Ik wilde iets vragen aan het CDA. De heer Slootweg doet terecht de oproep: zorg voor een tweede aanmeldcentrum; zorg voor een extra beveiligde locatie. De Staatssecretaris noemt het in zijn brief een «procesbeschikbaarheidslocatie». Mag ik hem adviseren om een andere naam te bedenken, bijvoorbeeld «extra beveiligde opvang»? Maar even los daarvan: hij zegt dat hij met gemeentes aan het overleggen is over de plaatsing van die plekken.
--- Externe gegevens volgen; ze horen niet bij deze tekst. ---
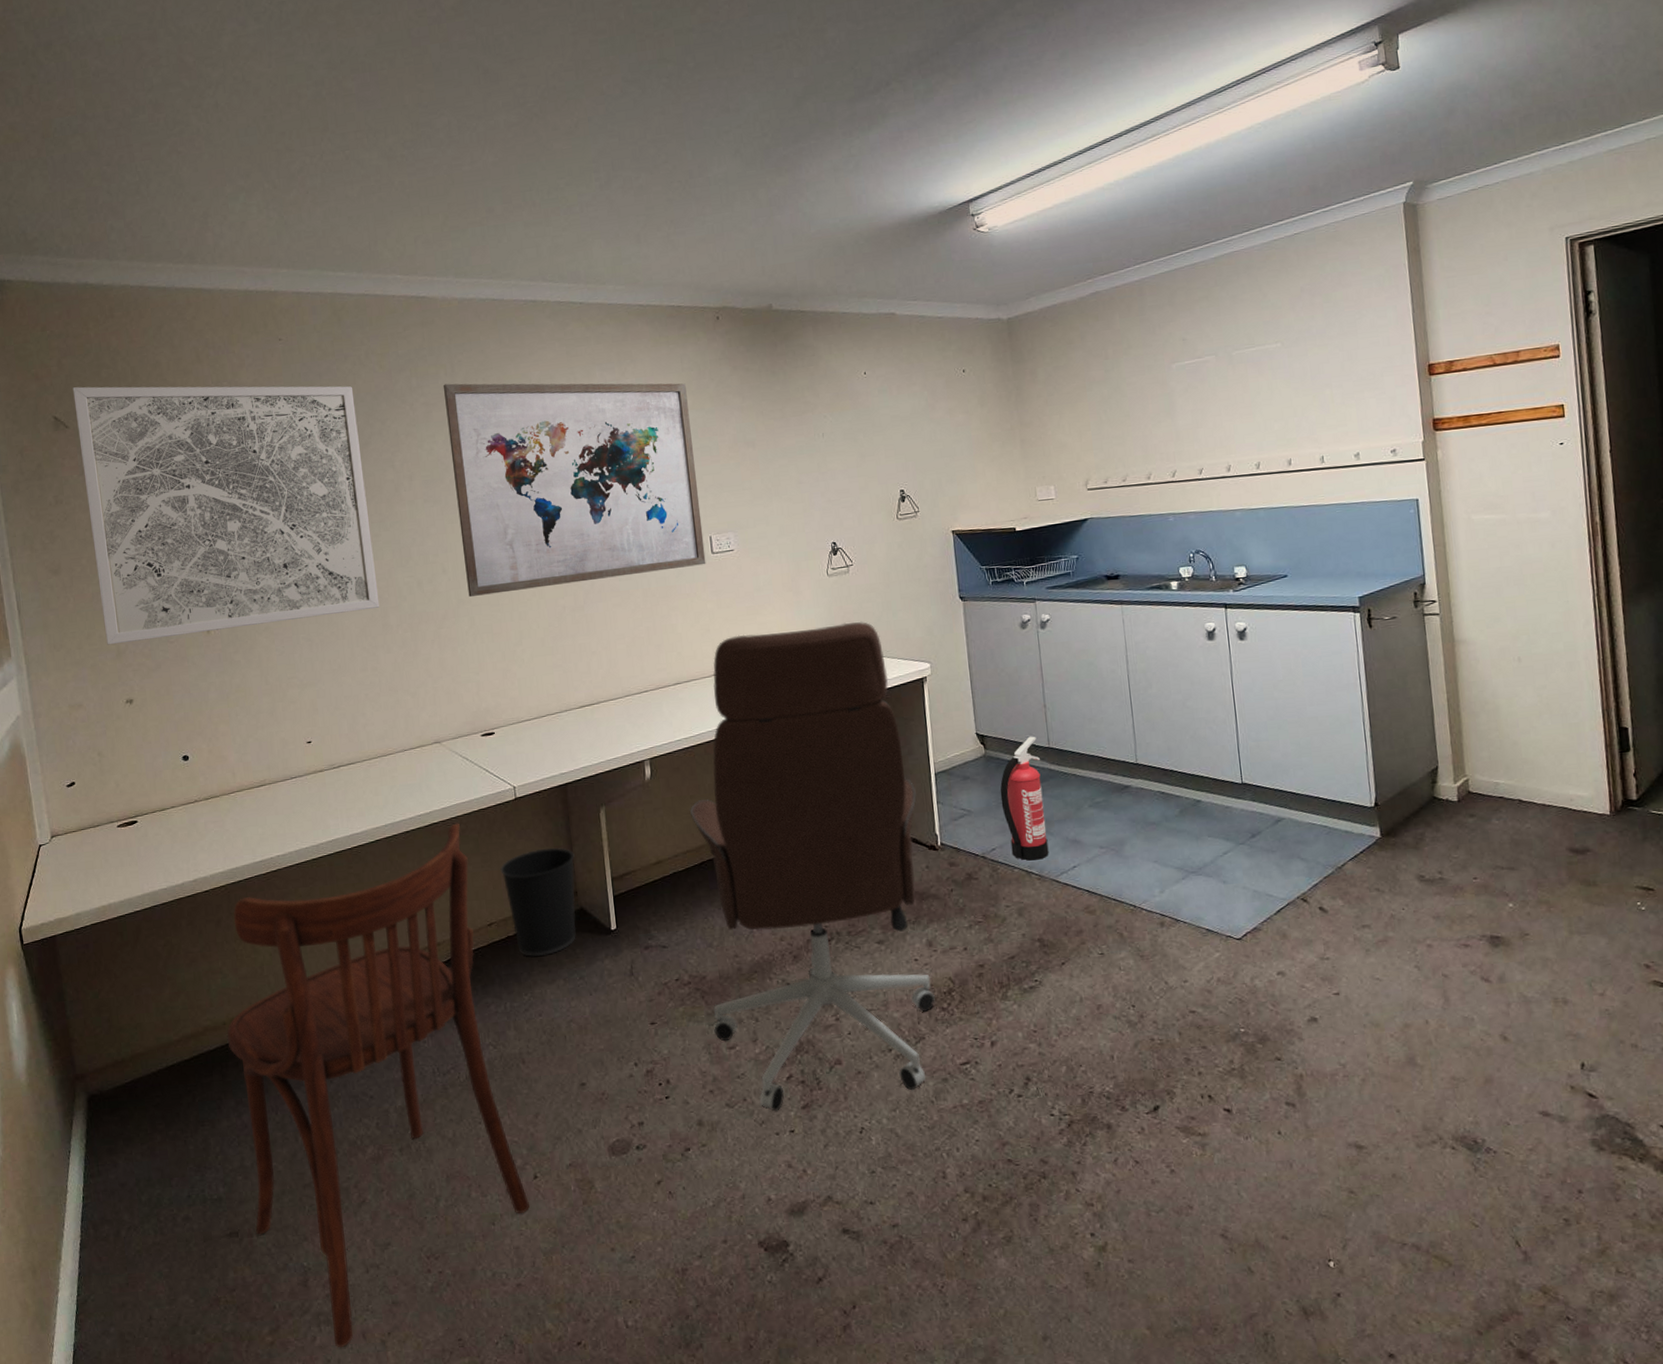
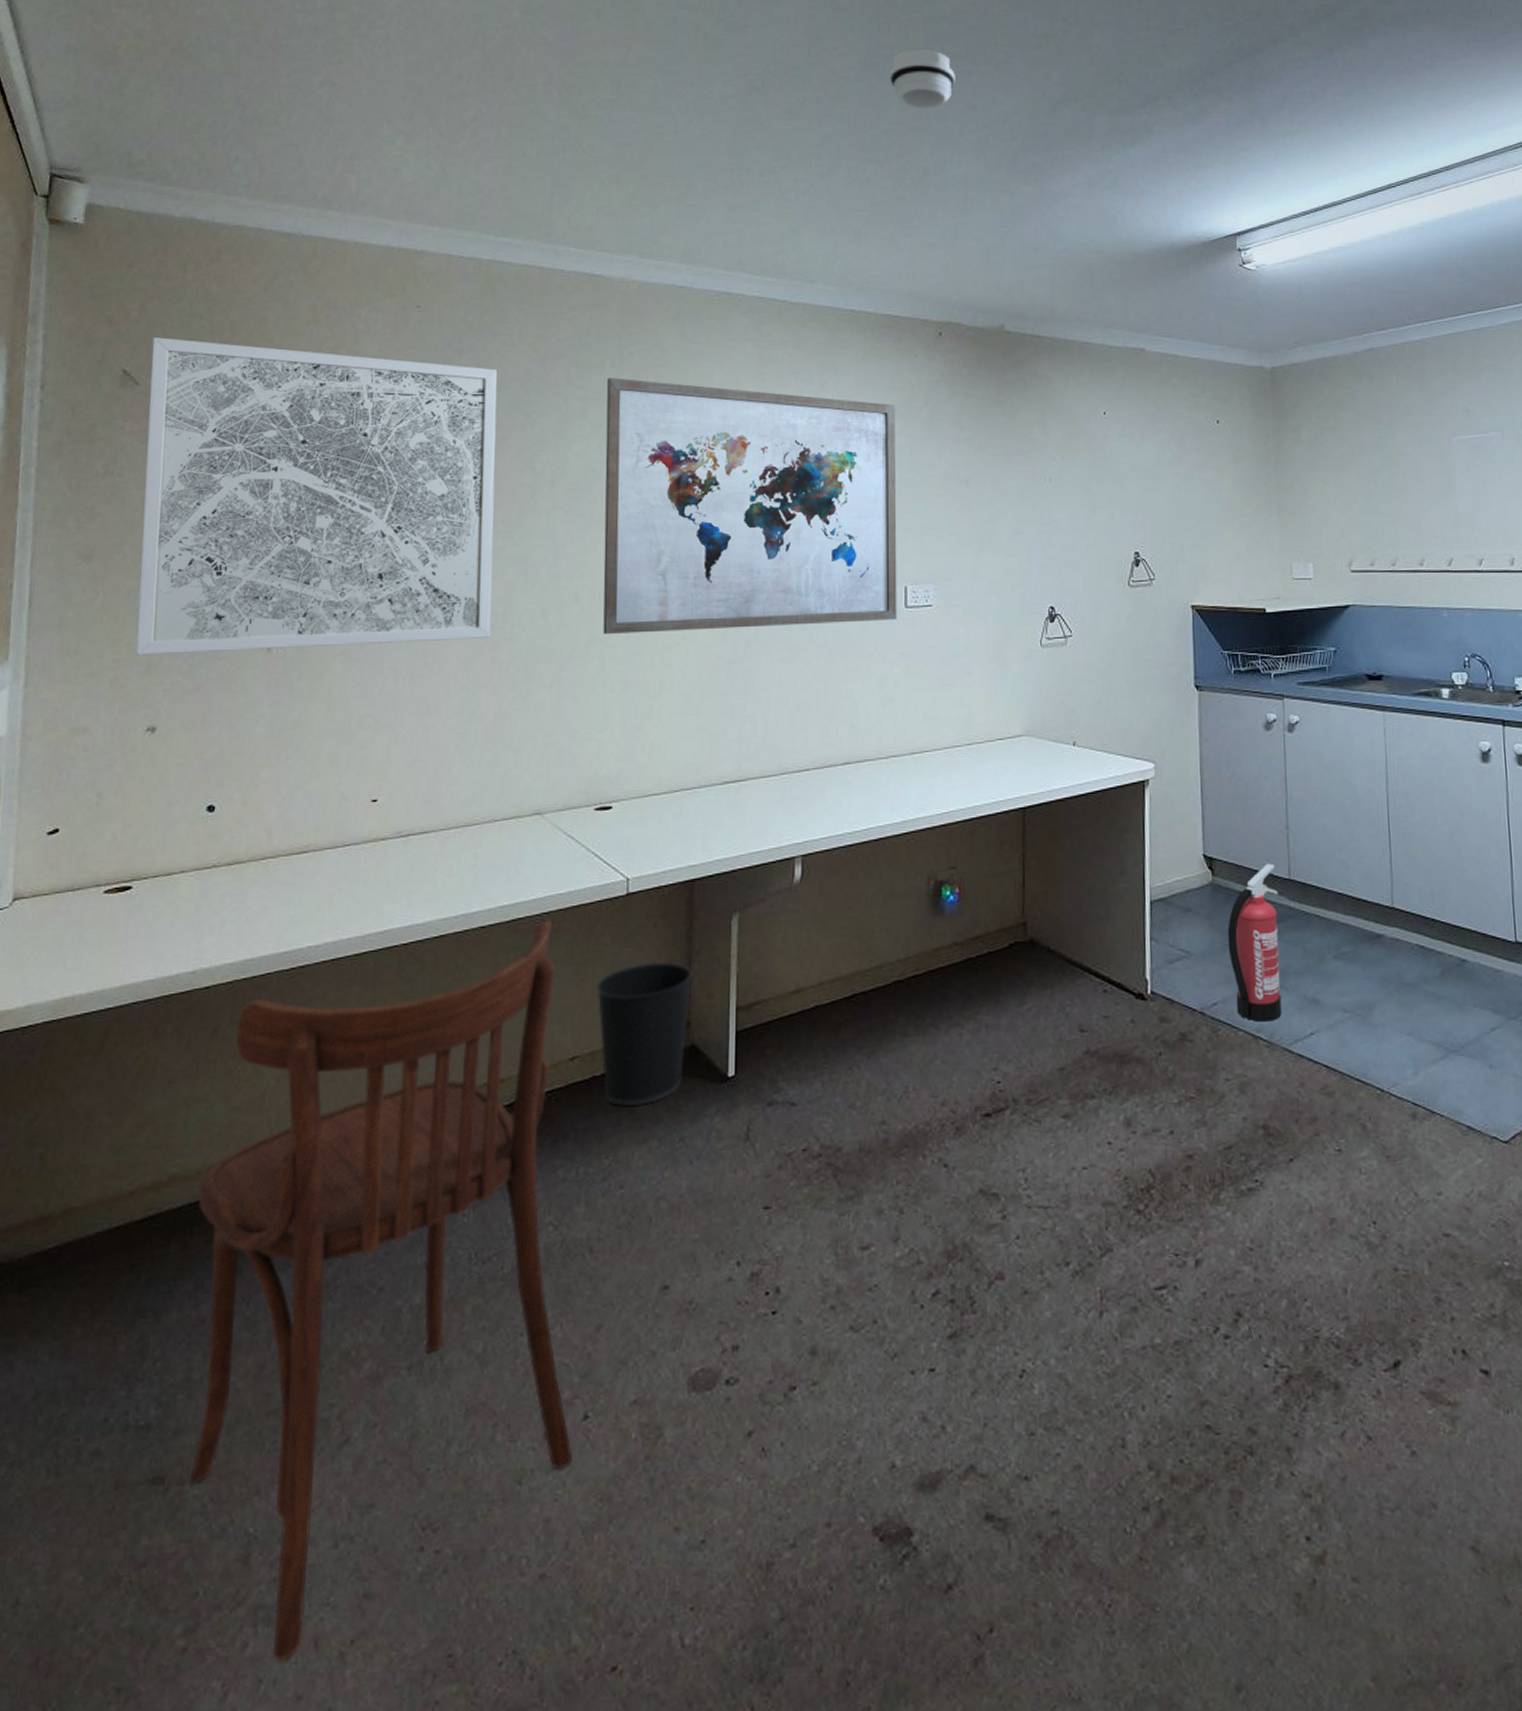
smoke detector: none [649,60,708,117] -> present [889,49,955,109]
office chair: present [689,621,936,1112] -> none [844,704,1131,1341]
Maar ik denk dat daar het gevoelige punt zit, want die gemeentes kunnen dus nog steeds zeggen dat ze daar geen trek in hebben. Hoe gaat het CDA dat probleem oplossen? Vindt hij niet dat de Staatssecretaris meer bevoegdheid moet hebben om tegen een gemeente te zeggen: daar komt die locatie?

De heer Slootweg (CDA):

Ik vond dat het in ieder geval heel belangrijk was dat de gemeenteraad van Westerwolde, toen die kwam, aangaf hoe belangrijk het draagvlak was dat ze voor het aanmeldcentrum hadden. Als helemaal niks lukt, dan denk ik dat je daar misschien ten slotte toe moet overgaan, maar ik vind het wel belangrijk dat we kijken waar dat draagvlak kan ontstaan. Want ze geven daar ook aan dat het voor werkgelegenheid zorgt en dat het heel veel goede kanten heeft – het heeft daar voor een hele lange tijd ook heel goed gewerkt – maar dat het ze nu over de schoenen loopt. Als je dat middel van «daar en daar moet het» meteen al gaat inzetten en er geen draagvlak is, dan vraag ik me echt af wat er dan gaat ontstaan. Zoek, overleg, laat dingen zien en luister ook naar wat gemeenten nodig hebben. Dat vertrouw ik deze Staatssecretaris eigenlijk ook wel toe. Wil men dat wel doen, dan lijkt mij dat in ieder geval een betere weg dan het top-down opleggen.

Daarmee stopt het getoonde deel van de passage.